Last week, the GOP-controlled House rejected an attempt to require facial coverings in the chamber and in House committee and subcommittee meetings.
On Tuesday, lobbyists for colleges and universities told a House subcommittee that House Study Bill 162 poses risks for the entire campus community.
The bill would prohibit postsecondary institutions from requiring students or employees to wear face masks or social distance when they are off-campus.
“Your behavior and your decisions do have repercussions, especially in this situation,” said Frank Chiodo, representing the Iowa Association of Independent Colleges and Universities.
Requiring students to follow public health practices allows schools to continue to offer in-person instruction, which the Legislature is now requiring of K-12 schools, Chiodo said.
“Quite frankly, the easiest and simplest thing that we can do is encourage our students, our faculty, to be safe and wear masks,” he said. “It’s a lot more economical than having to shut down a university.”

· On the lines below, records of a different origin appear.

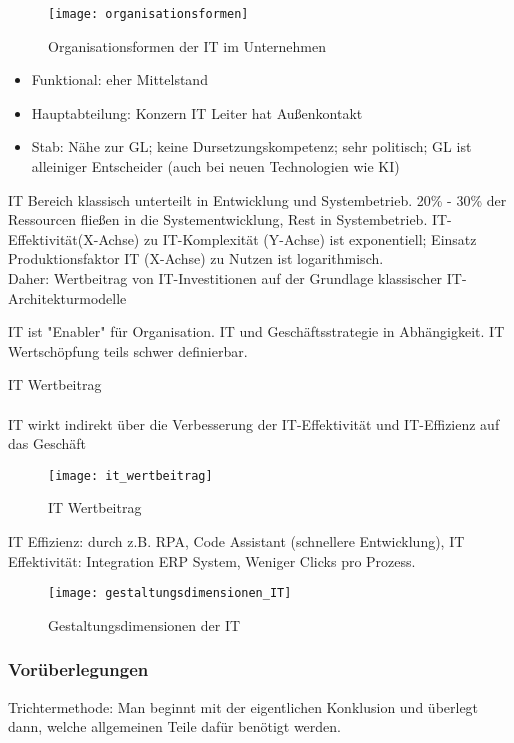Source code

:\begin{figure}[H]
    \caption{Organisationsformen der IT im Unternehmen}
    \texttt{[image: organisationsformen]}
    \\
    \cite[Quelle: Vgl.][]{FOM}
\end{figure}

\begin{itemize}
    \item Funktional: eher Mittelstand
    \item Hauptabteilung: Konzern IT Leiter hat Außenkontakt
    \item Stab: Nähe zur GL; keine Dursetzungskompetenz; sehr politisch; GL ist alleiniger Entscheider (auch bei neuen Technologien wie KI)
\end{itemize}

IT Bereich klassisch unterteilt in Entwicklung und Systembetrieb. 20\% - 30\% der Ressourcen fließen in die Systementwicklung, Rest in Systembetrieb. IT-Effektivität(X-Achse) zu IT-Komplexität (Y-Achse) ist exponentiell; Einsatz Produktionsfaktor IT (X-Achse) zu Nutzen ist logarithmisch. 
\\Daher: Wertbeitrag von IT-Investitionen auf der Grundlage klassischer IT-Architekturmodelle

IT ist "Enabler" für Organisation. IT und Geschäftsstrategie in Abhängigkeit. IT Wertschöpfung teils schwer definierbar. 

IT Wertbeitrag\\
\\IT wirkt indirekt über die Verbesserung der IT-Effektivität und IT-Effizienz auf das Geschäft
\begin{figure}[H]
    \caption{IT Wertbeitrag}
    \texttt{[image: it\_wertbeitrag]}
    \\
    \cite[Quelle: Vgl.][]{FOM}
\end{figure}
IT Effizienz: durch z.B. RPA, Code Assistant (schnellere Entwicklung), 
IT Effektivität: Integration ERP System, Weniger Clicks pro Prozess.

\begin{figure}[H]
    \caption{Gestaltungsdimensionen der IT}
    \texttt{[image: gestaltungsdimensionen\_IT]}
    \\
    \cite[Quelle: Vgl.][]{FOM}
\end{figure}



\subsubsection{Vorüberlegungen}
Trichtermethode: Man beginnt mit der eigentlichen  Konklusion und überlegt dann, welche allgemeinen Teile dafür benötigt werden.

The bill would be “incredibly problematic” for colleges and universities, added Rep. Christina Bohannan, D-Iowa City, who teaches at the University of Iowa.
During the fall semester, she had 50 students in a lecture hall designed for 200. Everyone wore a mask. Classes alternated between in-person and virtual by week.
“Even then, we had some students who were out because of the quarantine,” Bohannan said. “You just have to set foot in a college town any day of the week to see that the risk is from community spread outside of the university. So to say that there’s nothing that the university can do to have people take these precautions is just crazy.”
However, Rep. Joe Mitchell, R-Mount Pleasant, said he and his colleagues don’t believe it’s acceptable that “students are being threatened to be expelled if they’re seen not wearing face coverings off-campus.”
There’s a frustration that educators and education are being treated differently, Mitchell said.
“Back home, we have people that had to go to work at the grocery store, at the manufacturing plant or the hospital,” he said. “And then we’re saying we’re going to put educators on this pedestal over every other worker. And so this is where the frustration in this bill comes from.”
The bill now goes to the State Government Committee.